Crossing Arashiyama’s Togetsukyu bridge can feel like an stampede, albeit one of loud throngs of tourists as opposed to livestock.
The south bank of the Hozu River, however, is home to one of Kyoto’s most unique experiences, which is comparatively un-crowded. As its name suggests, Iwatayama Monkey Park is home to dozens of red-faced macaques, and also offers a great view of Kyoto’s city centre if it’s a clear day.
Watch a Kabuki Performance
Most travellers who come to Kyoto traipse through the Gion district by night in search of a Geisha (or, in some cases, pay for an expensive Maiko dinner to guaranteed a sighting).
Very few continue walking westward down Shijo-dori from Gion to the Minamiza Theater, one of the best places in all of Japan to see a traditional kabuki dance-drama performance. Don’t have time for a show or can’t get tickets? At the very least, make sure to admit the beautiful facade of this 17th-century hall.
Where to Stay in Kyoto
There are lots of contenders for the best ryokan in Kyoto, but in the spirit of this post, I’d like to recommend some unique options. My personal favourite place I’ve ever stayed in Kyoto is Ryokan Uemura, a small guest house in Highashiyama, just steps from Maruyama Park, owned by a woman whose family has lived there several generations.

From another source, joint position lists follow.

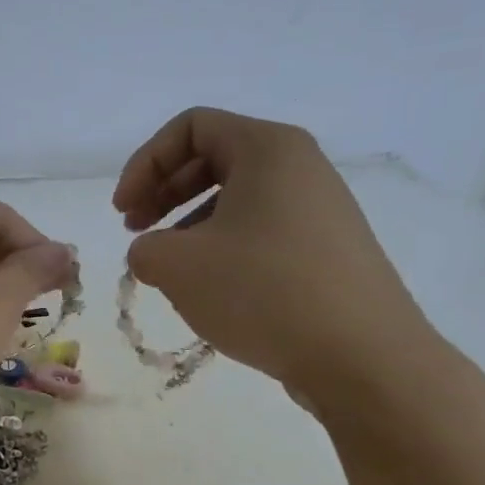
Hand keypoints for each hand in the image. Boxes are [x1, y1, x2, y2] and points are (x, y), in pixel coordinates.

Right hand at [112, 108, 445, 406]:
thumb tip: (153, 253)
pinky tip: (212, 289)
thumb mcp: (178, 266)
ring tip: (170, 268)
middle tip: (136, 233)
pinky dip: (224, 248)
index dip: (144, 164)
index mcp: (268, 148)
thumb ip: (144, 248)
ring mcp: (320, 209)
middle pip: (214, 158)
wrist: (362, 357)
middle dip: (163, 192)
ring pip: (237, 199)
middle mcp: (300, 167)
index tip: (123, 212)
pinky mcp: (329, 250)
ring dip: (189, 224)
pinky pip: (262, 231)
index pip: (191, 127)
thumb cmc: (263, 291)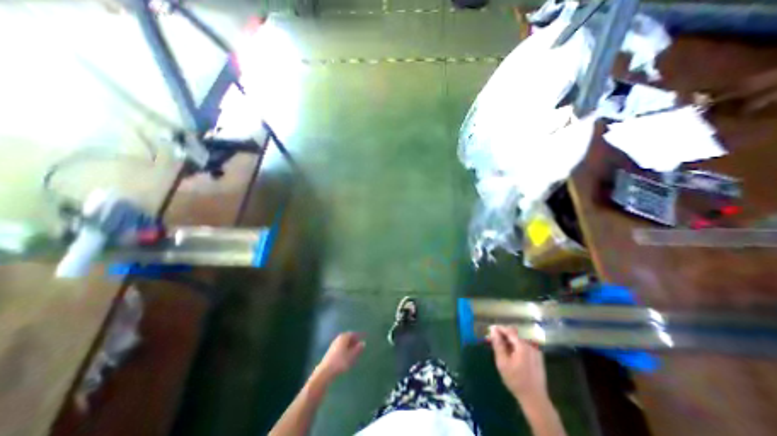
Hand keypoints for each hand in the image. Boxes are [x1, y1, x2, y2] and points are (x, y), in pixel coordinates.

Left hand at [314, 332, 366, 379]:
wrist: (325, 371)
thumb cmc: (340, 362)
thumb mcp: (352, 356)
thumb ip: (358, 349)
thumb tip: (363, 343)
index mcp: (344, 337)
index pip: (353, 334)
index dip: (358, 336)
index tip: (363, 338)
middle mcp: (338, 338)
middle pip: (348, 337)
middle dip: (354, 340)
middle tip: (359, 345)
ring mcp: (334, 344)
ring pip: (344, 342)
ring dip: (349, 345)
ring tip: (354, 351)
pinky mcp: (331, 351)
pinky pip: (340, 347)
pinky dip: (345, 349)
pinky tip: (347, 356)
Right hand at [488, 325, 548, 403]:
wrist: (535, 399)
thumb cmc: (516, 380)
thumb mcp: (502, 362)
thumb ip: (498, 344)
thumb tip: (493, 330)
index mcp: (523, 345)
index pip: (509, 330)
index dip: (499, 328)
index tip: (490, 329)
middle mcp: (531, 345)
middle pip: (515, 333)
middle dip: (503, 333)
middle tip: (494, 338)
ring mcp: (535, 350)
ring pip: (520, 338)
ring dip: (509, 339)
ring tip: (500, 345)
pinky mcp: (537, 356)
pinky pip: (524, 344)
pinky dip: (516, 344)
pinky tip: (510, 351)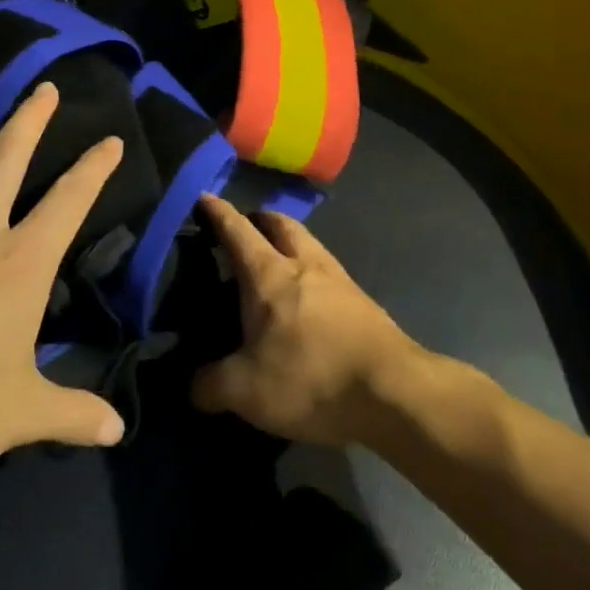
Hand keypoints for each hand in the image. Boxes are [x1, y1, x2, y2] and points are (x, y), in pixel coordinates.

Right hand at [190, 195, 423, 446]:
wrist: (395, 392)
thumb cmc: (311, 378)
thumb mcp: (245, 391)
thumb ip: (210, 385)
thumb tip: (194, 386)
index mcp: (269, 275)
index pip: (237, 230)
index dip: (218, 212)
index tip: (205, 196)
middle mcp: (305, 265)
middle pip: (282, 225)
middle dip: (261, 219)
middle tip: (246, 227)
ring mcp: (340, 281)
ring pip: (310, 245)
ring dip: (291, 243)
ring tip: (277, 263)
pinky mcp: (364, 304)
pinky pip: (330, 274)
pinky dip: (313, 274)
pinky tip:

On the higher end, the Yachiyo Ryokan inside Nanzen-ji temple is very special, while the budget-friendly Santiago Guest House positions you right on the edge of all Kyoto’s action.
When to Visit Kyoto
In general, the best time to visit Japan is either cherry blossom season (which take places during the first and second weeks of April in Kyoto) or the autumn colour season, which in Kyoto reaches its peak in late November or early December. However, the obvious drawback to visiting Japan during peak periods is crowds.
A unique time to visit Kyoto while escaping the crowds is during the winter, when temperatures are relatively mild (usually above freezing), but crowds are minimal. The summer is also a less-crowded time to visit, though this can be very wet due to the annual tsuyu monsoon.
The Bottom Line
Planning to spend some time in Kyoto off the beaten path is a great idea, even if it’s your first trip to the city.
The Kyoto attractions and experience I’ve curated are a mix of truly obscure destinations, and relatively mainstream ones that manage to fly under the radar in certain circumstances. Make your unique Kyoto trip extra special by staying in an authentic ryokan guest house, or visiting during an off-peak period.